_WHAT YOU NEED TO DO_.
Set down only what runs from the line containing "part: (1259, 1183) -> (1400, 1039), moved" through the last line of the data, exactly as it reads.

─── SOURCE DATA ───

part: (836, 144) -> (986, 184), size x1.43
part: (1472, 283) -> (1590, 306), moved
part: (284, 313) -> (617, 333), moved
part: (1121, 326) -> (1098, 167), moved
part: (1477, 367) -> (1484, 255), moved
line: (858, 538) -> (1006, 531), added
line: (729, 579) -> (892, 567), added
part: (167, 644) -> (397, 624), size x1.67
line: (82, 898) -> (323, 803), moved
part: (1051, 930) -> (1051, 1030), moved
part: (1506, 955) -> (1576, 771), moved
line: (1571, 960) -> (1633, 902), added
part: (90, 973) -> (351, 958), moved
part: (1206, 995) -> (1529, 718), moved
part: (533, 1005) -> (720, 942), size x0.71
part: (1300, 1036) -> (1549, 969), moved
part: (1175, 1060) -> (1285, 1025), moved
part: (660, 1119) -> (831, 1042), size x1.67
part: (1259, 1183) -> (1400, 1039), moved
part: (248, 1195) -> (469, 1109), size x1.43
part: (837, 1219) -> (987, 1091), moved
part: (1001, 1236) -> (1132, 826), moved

───

_EXERCISE SOLUTION_.
part: (1259, 1183) -> (1400, 1039), moved
part: (248, 1195) -> (469, 1109), size x1.43
part: (837, 1219) -> (987, 1091), moved
part: (1001, 1236) -> (1132, 826), moved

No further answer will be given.